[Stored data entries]
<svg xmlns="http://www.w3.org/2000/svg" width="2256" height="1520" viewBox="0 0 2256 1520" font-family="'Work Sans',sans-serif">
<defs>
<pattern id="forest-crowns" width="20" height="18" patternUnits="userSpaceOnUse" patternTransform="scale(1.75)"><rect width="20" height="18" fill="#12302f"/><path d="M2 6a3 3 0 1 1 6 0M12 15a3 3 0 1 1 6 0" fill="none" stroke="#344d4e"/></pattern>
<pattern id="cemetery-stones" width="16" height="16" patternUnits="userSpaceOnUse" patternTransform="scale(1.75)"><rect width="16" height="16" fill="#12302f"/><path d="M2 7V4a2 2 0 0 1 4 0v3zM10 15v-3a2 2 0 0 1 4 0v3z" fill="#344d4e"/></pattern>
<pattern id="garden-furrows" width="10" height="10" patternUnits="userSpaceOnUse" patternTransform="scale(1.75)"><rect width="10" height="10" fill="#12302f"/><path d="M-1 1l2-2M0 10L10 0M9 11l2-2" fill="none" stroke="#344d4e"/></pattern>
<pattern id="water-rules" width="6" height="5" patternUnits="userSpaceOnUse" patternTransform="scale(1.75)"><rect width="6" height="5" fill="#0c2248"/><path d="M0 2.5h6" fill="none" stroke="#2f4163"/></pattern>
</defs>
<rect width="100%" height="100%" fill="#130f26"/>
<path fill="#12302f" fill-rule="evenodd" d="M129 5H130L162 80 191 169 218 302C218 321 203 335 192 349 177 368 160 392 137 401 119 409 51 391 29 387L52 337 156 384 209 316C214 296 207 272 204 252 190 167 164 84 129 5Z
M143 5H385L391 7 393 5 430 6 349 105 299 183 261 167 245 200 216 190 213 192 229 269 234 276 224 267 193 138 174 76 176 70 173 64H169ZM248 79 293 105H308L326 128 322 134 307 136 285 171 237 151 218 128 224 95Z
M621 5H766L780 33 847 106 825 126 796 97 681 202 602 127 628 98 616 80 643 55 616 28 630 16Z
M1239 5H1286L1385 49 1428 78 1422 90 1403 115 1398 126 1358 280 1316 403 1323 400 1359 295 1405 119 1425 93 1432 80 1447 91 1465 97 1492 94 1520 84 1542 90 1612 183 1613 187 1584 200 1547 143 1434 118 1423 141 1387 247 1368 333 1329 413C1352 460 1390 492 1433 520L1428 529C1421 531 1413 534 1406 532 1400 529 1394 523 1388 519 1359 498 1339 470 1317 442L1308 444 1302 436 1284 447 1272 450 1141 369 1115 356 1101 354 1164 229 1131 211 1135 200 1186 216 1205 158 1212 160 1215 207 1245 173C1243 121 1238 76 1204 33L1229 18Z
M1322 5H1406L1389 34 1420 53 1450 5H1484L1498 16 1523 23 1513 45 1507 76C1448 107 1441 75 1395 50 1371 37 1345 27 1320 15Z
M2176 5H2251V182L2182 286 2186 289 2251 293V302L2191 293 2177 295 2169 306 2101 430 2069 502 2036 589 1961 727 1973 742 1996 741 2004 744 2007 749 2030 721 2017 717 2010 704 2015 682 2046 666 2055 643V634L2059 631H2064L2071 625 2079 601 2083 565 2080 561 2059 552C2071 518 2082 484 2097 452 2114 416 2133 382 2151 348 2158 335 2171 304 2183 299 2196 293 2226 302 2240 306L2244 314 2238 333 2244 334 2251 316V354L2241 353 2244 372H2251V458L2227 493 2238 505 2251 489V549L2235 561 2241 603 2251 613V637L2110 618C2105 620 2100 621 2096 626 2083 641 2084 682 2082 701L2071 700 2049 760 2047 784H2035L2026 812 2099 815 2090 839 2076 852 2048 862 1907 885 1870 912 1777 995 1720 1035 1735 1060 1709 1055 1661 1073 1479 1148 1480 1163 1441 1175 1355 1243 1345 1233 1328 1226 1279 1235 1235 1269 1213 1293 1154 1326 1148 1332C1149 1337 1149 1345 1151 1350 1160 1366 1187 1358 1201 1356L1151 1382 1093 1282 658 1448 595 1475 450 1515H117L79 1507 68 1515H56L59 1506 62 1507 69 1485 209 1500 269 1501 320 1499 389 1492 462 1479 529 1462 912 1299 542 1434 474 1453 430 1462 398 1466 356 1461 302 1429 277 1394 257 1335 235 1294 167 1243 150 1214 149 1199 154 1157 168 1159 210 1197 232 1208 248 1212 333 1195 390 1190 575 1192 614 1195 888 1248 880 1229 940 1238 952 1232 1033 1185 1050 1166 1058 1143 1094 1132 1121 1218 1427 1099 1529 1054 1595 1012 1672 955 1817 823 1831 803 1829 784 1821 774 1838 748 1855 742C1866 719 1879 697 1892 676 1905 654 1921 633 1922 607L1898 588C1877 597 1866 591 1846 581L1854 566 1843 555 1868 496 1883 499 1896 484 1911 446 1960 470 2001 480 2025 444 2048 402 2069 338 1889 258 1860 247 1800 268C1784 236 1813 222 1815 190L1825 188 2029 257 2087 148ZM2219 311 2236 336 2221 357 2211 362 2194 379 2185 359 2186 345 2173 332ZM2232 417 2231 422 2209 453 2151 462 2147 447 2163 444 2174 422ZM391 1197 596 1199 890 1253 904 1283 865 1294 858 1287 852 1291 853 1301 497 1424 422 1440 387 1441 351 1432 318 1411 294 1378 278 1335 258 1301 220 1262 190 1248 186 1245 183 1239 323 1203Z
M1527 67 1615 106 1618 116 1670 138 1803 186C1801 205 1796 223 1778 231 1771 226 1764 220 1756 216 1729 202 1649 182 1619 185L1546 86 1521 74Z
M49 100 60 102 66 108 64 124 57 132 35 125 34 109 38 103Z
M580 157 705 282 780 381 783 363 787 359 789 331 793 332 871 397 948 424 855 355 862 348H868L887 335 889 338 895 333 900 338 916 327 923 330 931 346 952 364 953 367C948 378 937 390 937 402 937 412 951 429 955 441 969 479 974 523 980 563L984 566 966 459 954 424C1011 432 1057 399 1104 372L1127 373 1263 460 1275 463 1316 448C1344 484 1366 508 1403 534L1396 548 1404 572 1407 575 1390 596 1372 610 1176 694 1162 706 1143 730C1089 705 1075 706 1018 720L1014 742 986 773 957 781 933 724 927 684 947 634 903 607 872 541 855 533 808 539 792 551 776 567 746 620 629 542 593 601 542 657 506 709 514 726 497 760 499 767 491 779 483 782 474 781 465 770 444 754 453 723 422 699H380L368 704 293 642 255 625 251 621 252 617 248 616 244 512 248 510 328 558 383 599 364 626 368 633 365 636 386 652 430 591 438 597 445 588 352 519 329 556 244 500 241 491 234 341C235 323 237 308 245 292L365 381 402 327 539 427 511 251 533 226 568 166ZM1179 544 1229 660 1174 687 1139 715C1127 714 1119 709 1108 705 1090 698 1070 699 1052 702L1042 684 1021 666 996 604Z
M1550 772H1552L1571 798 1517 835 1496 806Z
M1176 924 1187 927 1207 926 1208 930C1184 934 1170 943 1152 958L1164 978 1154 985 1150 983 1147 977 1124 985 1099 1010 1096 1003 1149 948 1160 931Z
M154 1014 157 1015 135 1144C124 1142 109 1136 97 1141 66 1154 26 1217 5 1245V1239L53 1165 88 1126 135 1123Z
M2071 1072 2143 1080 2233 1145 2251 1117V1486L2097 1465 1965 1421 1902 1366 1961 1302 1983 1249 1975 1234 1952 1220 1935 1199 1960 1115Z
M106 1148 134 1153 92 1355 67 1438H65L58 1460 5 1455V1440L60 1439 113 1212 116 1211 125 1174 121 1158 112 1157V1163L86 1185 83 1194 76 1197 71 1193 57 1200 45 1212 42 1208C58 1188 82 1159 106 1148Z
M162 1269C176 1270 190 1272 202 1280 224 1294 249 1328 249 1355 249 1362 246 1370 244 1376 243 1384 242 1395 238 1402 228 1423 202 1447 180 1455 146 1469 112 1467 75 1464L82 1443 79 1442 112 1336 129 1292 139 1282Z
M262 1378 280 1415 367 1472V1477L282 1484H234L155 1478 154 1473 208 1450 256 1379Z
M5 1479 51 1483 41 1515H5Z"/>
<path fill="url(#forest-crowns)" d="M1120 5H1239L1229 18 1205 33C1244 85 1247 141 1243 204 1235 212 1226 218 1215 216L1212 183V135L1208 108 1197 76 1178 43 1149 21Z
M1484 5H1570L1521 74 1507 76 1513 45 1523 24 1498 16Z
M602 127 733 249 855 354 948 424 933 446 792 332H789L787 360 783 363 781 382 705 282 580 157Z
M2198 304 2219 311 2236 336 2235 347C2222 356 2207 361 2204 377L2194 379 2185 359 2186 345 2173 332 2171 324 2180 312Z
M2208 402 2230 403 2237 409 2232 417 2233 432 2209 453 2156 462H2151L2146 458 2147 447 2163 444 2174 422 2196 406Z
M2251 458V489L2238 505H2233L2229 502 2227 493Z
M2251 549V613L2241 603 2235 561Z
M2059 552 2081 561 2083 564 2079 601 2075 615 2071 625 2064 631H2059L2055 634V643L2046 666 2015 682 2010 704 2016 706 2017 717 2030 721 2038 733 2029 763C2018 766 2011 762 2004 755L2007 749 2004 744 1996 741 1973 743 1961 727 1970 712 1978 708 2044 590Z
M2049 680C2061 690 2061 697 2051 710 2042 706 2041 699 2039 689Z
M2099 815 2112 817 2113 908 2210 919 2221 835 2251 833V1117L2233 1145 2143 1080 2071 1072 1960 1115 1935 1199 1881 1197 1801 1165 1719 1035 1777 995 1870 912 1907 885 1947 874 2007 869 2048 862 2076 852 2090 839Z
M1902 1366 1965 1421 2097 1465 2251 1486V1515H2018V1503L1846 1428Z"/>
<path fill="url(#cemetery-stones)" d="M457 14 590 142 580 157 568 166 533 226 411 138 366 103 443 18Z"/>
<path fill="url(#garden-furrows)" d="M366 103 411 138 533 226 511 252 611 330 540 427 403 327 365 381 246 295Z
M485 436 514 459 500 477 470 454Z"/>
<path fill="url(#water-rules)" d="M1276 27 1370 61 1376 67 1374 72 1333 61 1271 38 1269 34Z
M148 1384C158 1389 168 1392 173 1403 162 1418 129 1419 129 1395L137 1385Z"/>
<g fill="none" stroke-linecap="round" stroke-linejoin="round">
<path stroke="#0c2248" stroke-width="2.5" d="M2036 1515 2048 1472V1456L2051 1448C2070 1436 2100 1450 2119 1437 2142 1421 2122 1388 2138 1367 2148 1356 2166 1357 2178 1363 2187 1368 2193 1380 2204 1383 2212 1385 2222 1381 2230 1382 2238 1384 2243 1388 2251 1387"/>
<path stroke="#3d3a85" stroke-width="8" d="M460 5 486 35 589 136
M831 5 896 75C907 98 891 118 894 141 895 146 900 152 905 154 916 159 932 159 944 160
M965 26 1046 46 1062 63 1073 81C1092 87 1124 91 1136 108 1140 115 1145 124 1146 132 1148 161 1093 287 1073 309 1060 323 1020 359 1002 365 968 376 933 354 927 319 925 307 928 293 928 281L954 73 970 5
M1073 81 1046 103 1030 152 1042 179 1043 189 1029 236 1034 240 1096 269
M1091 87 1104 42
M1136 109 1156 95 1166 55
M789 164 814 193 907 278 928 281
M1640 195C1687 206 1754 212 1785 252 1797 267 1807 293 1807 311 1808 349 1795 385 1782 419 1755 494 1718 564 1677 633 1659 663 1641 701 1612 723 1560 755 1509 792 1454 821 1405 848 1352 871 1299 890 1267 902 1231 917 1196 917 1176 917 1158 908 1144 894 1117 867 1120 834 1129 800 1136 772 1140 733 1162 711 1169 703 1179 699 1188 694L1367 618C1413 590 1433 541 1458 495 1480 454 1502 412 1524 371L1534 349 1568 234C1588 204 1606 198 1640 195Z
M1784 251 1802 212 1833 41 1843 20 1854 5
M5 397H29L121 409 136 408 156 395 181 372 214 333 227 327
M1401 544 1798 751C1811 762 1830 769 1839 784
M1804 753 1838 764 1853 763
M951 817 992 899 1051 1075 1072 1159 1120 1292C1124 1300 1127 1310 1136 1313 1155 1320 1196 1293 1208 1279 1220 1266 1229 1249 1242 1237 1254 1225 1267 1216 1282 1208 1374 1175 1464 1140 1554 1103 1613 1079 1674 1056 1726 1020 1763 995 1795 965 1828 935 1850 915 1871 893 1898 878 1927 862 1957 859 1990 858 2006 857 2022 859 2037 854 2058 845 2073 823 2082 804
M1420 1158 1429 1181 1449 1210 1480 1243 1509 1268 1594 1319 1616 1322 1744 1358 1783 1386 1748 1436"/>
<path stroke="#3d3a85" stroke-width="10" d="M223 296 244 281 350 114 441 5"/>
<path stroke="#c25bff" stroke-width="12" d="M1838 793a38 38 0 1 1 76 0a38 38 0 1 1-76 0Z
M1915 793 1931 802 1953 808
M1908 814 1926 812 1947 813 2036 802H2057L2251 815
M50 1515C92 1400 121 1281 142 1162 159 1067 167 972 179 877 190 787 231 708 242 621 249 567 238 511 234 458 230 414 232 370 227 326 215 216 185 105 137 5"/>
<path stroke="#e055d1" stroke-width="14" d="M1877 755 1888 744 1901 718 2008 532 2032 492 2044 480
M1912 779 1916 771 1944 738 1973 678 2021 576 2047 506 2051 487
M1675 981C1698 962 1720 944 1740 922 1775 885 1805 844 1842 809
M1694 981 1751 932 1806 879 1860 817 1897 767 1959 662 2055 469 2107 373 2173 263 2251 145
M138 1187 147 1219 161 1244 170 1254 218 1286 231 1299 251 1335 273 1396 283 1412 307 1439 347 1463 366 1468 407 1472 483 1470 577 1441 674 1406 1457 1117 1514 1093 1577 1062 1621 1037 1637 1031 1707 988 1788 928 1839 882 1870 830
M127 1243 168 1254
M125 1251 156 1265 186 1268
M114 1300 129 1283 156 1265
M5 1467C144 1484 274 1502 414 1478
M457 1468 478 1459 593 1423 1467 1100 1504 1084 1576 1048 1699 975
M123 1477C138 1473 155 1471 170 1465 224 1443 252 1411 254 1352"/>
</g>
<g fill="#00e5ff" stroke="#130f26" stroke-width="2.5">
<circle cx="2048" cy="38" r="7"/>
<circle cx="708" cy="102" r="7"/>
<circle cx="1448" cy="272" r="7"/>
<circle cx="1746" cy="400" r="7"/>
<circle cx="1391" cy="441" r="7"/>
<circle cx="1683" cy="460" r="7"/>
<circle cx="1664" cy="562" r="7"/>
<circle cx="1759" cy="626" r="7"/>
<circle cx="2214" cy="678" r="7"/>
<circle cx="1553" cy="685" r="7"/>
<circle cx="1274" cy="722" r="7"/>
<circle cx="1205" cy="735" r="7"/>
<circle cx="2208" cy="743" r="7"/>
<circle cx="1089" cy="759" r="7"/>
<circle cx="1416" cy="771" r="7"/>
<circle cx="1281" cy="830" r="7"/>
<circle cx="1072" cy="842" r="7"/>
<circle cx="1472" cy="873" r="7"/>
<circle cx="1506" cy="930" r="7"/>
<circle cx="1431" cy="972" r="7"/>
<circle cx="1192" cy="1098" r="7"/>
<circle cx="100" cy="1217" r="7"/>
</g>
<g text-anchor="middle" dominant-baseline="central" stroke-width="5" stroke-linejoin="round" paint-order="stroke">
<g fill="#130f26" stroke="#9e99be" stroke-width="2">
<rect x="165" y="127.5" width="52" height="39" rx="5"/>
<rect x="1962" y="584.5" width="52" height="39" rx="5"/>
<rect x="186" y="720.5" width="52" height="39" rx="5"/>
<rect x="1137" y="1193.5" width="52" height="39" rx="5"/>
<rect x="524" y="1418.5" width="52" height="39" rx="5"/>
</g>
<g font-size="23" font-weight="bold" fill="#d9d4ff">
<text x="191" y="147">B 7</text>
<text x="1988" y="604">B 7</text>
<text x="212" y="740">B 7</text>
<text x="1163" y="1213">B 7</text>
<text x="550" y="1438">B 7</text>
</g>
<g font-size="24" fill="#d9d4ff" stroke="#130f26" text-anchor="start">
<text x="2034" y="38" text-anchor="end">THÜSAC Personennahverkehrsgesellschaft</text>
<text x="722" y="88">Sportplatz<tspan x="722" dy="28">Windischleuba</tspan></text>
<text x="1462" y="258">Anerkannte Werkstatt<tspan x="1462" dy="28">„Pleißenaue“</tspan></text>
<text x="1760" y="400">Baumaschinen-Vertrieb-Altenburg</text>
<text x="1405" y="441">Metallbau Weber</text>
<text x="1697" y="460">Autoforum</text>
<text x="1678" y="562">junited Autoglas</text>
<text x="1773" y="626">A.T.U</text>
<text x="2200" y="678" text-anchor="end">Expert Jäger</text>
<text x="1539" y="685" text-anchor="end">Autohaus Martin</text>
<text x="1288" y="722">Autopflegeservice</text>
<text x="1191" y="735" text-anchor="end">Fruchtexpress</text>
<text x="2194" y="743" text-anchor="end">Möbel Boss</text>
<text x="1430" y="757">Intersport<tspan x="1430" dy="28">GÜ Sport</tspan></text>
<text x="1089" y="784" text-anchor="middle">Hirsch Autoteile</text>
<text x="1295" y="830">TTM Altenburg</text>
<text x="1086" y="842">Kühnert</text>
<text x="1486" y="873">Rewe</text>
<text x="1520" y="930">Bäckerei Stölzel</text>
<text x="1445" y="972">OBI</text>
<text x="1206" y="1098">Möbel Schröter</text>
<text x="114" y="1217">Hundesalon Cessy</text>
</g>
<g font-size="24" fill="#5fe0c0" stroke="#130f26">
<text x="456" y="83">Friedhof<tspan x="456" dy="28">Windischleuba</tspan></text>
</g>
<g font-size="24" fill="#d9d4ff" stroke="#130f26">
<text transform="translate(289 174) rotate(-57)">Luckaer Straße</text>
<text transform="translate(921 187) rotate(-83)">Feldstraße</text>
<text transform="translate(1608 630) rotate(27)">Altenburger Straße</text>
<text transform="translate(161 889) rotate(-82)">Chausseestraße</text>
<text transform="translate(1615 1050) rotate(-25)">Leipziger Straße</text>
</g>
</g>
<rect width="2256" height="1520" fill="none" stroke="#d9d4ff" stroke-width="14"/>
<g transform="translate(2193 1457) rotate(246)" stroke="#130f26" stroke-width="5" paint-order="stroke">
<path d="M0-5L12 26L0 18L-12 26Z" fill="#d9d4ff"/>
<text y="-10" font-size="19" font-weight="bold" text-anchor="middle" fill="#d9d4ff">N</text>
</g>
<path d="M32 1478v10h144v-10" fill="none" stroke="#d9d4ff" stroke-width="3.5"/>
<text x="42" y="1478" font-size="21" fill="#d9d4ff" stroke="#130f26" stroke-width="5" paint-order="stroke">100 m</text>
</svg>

WORK INSTRUCTIONS: Taking the entries above, write out exactly the lines starting with the line containing "M789 164 814 193 907 278 928 281" and going on through the line containing "M457 1468 478", both included, and nothing else.

SOLUTION FOR THIS EXERCISE:
M789 164 814 193 907 278 928 281
M1640 195C1687 206 1754 212 1785 252 1797 267 1807 293 1807 311 1808 349 1795 385 1782 419 1755 494 1718 564 1677 633 1659 663 1641 701 1612 723 1560 755 1509 792 1454 821 1405 848 1352 871 1299 890 1267 902 1231 917 1196 917 1176 917 1158 908 1144 894 1117 867 1120 834 1129 800 1136 772 1140 733 1162 711 1169 703 1179 699 1188 694L1367 618C1413 590 1433 541 1458 495 1480 454 1502 412 1524 371L1534 349 1568 234C1588 204 1606 198 1640 195Z
M1784 251 1802 212 1833 41 1843 20 1854 5
M5 397H29L121 409 136 408 156 395 181 372 214 333 227 327
M1401 544 1798 751C1811 762 1830 769 1839 784
M1804 753 1838 764 1853 763
M951 817 992 899 1051 1075 1072 1159 1120 1292C1124 1300 1127 1310 1136 1313 1155 1320 1196 1293 1208 1279 1220 1266 1229 1249 1242 1237 1254 1225 1267 1216 1282 1208 1374 1175 1464 1140 1554 1103 1613 1079 1674 1056 1726 1020 1763 995 1795 965 1828 935 1850 915 1871 893 1898 878 1927 862 1957 859 1990 858 2006 857 2022 859 2037 854 2058 845 2073 823 2082 804
M1420 1158 1429 1181 1449 1210 1480 1243 1509 1268 1594 1319 1616 1322 1744 1358 1783 1386 1748 1436"/>
<path stroke="#3d3a85" stroke-width="10" d="M223 296 244 281 350 114 441 5"/>
<path stroke="#c25bff" stroke-width="12" d="M1838 793a38 38 0 1 1 76 0a38 38 0 1 1-76 0Z
M1915 793 1931 802 1953 808
M1908 814 1926 812 1947 813 2036 802H2057L2251 815
M50 1515C92 1400 121 1281 142 1162 159 1067 167 972 179 877 190 787 231 708 242 621 249 567 238 511 234 458 230 414 232 370 227 326 215 216 185 105 137 5"/>
<path stroke="#e055d1" stroke-width="14" d="M1877 755 1888 744 1901 718 2008 532 2032 492 2044 480
M1912 779 1916 771 1944 738 1973 678 2021 576 2047 506 2051 487
M1675 981C1698 962 1720 944 1740 922 1775 885 1805 844 1842 809
M1694 981 1751 932 1806 879 1860 817 1897 767 1959 662 2055 469 2107 373 2173 263 2251 145
M138 1187 147 1219 161 1244 170 1254 218 1286 231 1299 251 1335 273 1396 283 1412 307 1439 347 1463 366 1468 407 1472 483 1470 577 1441 674 1406 1457 1117 1514 1093 1577 1062 1621 1037 1637 1031 1707 988 1788 928 1839 882 1870 830
M127 1243 168 1254
M125 1251 156 1265 186 1268
M114 1300 129 1283 156 1265
M5 1467C144 1484 274 1502 414 1478
M457 1468 478 1459 593 1423 1467 1100 1504 1084 1576 1048 1699 975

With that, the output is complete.